» EXERCISE
Pick every line from the data below that contains the string "shoulder" and copy it.

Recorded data

- - -

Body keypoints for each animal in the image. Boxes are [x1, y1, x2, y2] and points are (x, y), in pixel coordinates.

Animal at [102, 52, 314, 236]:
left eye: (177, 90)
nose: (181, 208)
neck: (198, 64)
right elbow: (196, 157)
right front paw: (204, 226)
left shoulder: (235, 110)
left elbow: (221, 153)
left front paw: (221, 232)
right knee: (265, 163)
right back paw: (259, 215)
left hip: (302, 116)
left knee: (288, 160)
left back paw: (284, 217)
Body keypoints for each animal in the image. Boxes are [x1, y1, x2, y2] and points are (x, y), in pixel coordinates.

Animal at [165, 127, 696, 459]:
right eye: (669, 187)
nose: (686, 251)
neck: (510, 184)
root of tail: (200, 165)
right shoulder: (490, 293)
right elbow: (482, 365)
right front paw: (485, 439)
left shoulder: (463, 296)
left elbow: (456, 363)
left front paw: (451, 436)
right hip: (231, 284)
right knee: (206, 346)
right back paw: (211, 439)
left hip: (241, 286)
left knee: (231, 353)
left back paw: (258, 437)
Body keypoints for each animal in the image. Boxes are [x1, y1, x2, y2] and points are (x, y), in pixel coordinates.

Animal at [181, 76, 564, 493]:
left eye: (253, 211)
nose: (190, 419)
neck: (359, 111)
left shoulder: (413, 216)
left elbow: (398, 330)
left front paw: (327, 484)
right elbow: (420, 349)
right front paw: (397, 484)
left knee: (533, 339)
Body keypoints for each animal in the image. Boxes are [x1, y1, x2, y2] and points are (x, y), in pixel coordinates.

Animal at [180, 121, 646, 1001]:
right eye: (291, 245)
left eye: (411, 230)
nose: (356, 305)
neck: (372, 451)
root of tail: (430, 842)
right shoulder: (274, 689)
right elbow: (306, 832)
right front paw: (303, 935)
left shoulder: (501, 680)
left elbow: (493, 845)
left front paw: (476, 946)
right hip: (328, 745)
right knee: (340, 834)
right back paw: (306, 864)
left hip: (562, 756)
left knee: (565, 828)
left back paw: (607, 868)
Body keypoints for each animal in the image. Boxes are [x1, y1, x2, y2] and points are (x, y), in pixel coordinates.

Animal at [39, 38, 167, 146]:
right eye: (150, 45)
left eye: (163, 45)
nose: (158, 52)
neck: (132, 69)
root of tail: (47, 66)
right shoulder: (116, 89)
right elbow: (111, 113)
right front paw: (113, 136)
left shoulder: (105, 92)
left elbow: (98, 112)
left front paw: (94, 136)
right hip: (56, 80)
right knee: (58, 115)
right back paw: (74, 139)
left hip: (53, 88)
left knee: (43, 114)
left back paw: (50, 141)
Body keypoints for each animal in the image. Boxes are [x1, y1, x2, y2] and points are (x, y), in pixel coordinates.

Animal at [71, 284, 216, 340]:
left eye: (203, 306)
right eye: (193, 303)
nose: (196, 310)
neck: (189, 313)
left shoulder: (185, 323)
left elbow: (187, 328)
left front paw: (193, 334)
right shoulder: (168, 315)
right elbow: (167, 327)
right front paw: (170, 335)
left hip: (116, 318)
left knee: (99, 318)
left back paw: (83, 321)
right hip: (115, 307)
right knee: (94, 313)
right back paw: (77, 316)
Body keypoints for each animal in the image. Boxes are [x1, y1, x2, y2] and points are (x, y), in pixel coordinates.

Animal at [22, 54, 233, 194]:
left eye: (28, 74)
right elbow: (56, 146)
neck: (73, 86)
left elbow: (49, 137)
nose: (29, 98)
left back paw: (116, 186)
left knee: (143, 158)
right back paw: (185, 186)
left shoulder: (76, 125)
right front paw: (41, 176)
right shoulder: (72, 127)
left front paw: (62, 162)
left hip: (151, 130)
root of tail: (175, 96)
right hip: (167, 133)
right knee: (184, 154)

- - -

» FINAL ANSWER
left shoulder: (235, 110)
right shoulder: (490, 293)
left shoulder: (463, 296)
left shoulder: (413, 216)
right shoulder: (274, 689)
left shoulder: (501, 680)
right shoulder: (116, 89)
left shoulder: (105, 92)
left shoulder: (185, 323)
right shoulder: (168, 315)
left shoulder: (76, 125)
right shoulder: (72, 127)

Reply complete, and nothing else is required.